(Beginning of Excerpt to read)

In the prescribed order -- don't ask why, just do it:
First, stop using that machine for Email and News. In fact, close down
all applications. In the instructions that follow, start any mentioned application
**only** perform the stated configuration changes then exit the application.
Second, check the Restricted Sites security has *all* ActiveX support set
to *disabled* (that prevents people choosing the wrong option when given the choice if
"prompt" is set) and if it is not, set it that way.
You do this on the Security tab of Tools/Internet
Options in IE or the Security tab of the Internet
Options control panel (they are both routes to the same controls). If you do not know how
to check this, just select the Restricted Sites zone and click the "Default
Level" button to reset the defaults for that zone -- they are near enough.
Third, set Outlook Express so Email is considered to be in the Restricted
Sites zone. This is on the Security tab of the Tools/Options dialog.
Fourth, delete the Signature definition in Outlook Express for each
afflicted user identity (if you do not know what that means, you *probably* only have a
single identity so only need to do it once). These settings are on the Signatures tab of
the Tools/Options dialog.
In theory, it is now safe to use Outlook Express 5 for reading and sending Email -- but
don't...
Fifth, delete the files kak.htm from the Windows folder and
<name>.hta from the Windows system folder. <name> is an eight character string
representing a hexadecimal number -- i.e. it consists of some combination of characters
0-9 and A-F. There could be more than one of these files -- they should be 4116
bytes in size -- delete them all.
If there is more than one, then you should find out about Outlook Express user identities
and tidy up the siganture settings of all identities (that is more aesthetic than
necessary, as deleting the kak.htm file effectively disables the signatures anyway).
These files have the hidden file attribute set -- to see them you will have to change the
default settings in Explorer. If you are unsure how to do this, select Help from the Start
menu, click on the Index tab then, under Win95, enter "hidden files, viewing" or
under Win98 enter
"hidden attribute" and view the topic that is found.
Sixth, edit AUTOEXEC.BAT and delete the two lines involved in creating
and deleting kak.hta in the Windows Startup folder. If AE.KAK exists in the root of C: and
no changes have been made to AUTOEXEC.BAT since Kak infected the machine, you can delete
(or rename) AUTOEXEC.BAT then
rename AE.KAK to AUTOEXEC.BAT (it is a Kak install-time backup of AUTOEXEC.BAT). Check the
Windows Startup folder and delete any file there named kak.hta.

(End of Excerpt to read)
(Beginning of Data to examine)

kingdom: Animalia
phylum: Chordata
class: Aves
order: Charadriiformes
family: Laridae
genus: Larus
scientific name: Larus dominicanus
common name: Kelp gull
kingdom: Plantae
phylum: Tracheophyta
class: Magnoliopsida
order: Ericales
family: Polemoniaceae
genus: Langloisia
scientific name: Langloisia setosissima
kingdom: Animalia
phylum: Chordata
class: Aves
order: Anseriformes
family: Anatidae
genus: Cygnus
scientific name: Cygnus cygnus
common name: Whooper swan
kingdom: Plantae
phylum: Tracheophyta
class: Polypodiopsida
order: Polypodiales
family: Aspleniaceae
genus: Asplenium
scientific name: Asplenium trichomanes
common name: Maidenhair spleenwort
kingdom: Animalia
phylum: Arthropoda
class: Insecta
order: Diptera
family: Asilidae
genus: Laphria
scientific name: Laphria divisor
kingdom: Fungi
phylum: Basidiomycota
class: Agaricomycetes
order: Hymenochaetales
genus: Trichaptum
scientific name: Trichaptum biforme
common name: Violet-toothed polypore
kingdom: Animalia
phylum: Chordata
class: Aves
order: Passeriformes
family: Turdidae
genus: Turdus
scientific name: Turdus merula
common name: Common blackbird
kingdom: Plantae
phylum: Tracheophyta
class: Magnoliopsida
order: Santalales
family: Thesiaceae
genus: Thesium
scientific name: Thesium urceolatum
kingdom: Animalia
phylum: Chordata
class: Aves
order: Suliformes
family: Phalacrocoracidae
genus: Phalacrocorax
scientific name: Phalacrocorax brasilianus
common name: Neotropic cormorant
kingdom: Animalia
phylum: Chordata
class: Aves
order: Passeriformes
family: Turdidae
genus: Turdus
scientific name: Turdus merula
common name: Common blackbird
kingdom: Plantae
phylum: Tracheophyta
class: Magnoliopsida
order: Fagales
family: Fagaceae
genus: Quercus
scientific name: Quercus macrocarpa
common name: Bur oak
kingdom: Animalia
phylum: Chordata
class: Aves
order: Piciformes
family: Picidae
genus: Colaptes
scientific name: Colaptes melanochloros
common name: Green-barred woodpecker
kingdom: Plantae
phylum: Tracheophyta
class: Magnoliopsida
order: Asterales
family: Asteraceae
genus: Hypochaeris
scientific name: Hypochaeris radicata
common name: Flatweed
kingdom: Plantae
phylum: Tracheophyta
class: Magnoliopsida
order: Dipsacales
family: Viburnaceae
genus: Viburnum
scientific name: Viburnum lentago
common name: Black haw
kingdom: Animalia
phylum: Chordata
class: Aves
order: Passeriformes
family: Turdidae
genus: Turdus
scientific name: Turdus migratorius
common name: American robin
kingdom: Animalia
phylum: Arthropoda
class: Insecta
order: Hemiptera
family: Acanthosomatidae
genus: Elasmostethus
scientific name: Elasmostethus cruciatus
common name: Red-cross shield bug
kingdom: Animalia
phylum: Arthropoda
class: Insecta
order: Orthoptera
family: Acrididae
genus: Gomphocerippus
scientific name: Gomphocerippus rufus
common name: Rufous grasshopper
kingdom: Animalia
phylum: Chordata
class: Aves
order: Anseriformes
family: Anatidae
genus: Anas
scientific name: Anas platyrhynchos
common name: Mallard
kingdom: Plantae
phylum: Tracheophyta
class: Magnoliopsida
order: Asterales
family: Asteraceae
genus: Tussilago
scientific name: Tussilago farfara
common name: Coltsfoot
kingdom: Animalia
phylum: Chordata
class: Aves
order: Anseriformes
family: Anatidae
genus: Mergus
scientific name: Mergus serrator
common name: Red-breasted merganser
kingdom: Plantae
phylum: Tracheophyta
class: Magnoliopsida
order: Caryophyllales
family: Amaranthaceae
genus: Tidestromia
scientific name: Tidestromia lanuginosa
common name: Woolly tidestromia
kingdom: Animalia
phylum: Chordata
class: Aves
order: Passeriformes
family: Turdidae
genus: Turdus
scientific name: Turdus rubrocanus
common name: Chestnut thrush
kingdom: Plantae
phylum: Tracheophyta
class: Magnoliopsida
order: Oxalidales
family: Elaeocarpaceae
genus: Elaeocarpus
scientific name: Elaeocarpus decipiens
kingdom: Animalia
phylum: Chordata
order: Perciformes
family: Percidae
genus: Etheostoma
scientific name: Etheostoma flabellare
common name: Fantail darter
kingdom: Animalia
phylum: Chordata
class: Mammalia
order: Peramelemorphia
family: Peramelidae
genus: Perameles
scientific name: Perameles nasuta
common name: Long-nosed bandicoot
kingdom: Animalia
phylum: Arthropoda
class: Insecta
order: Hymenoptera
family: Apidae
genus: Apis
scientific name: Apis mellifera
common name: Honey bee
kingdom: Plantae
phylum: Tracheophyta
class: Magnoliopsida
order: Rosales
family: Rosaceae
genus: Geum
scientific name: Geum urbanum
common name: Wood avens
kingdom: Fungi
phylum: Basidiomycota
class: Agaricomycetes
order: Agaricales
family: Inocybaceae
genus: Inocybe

(End of Data to examine)

Assignment 1 >> According to the Kak cleanup instructions, where in Outlook Express do you set Email to be treated as part of the Restricted Sites zone?
Assignment 2 >> Carry on the Kak cleanup instructions from the end of the sixth step.

Exercise result 1 >> On the Security tab of the Tools/Options dialog.

Exercise result 2 >>
Restart the machine and watch closely for a process called
Driver Memory Error that **only** appears (and briefly) as a button on the taskbar. If
that happens, you missed something or did it out of order. Start over.
If you get here a second time and still have this process starting, please Email me for
further assistance. mailto:nick
Assuming that all has gone well, go to:
http://www.microsoft.com/technet/security/bulletin/ms99-032.asp
read it, download then run the offical MS patch that closes the security hole that Kak
depends on. After doing that, you can reset your Email security to the Internet zone,
although I certainly do not recommend that!
After all this, you will almost surely have one or more messages carrying the Kak code in
your Email folders.
Unless MS re-introduces the security hole Kak depends on in a future IE update, those
message won't cause you any grief though forwarding them to others would be unwelcome.
Note also, that any copies to self you've kept will also have active Kak code in them.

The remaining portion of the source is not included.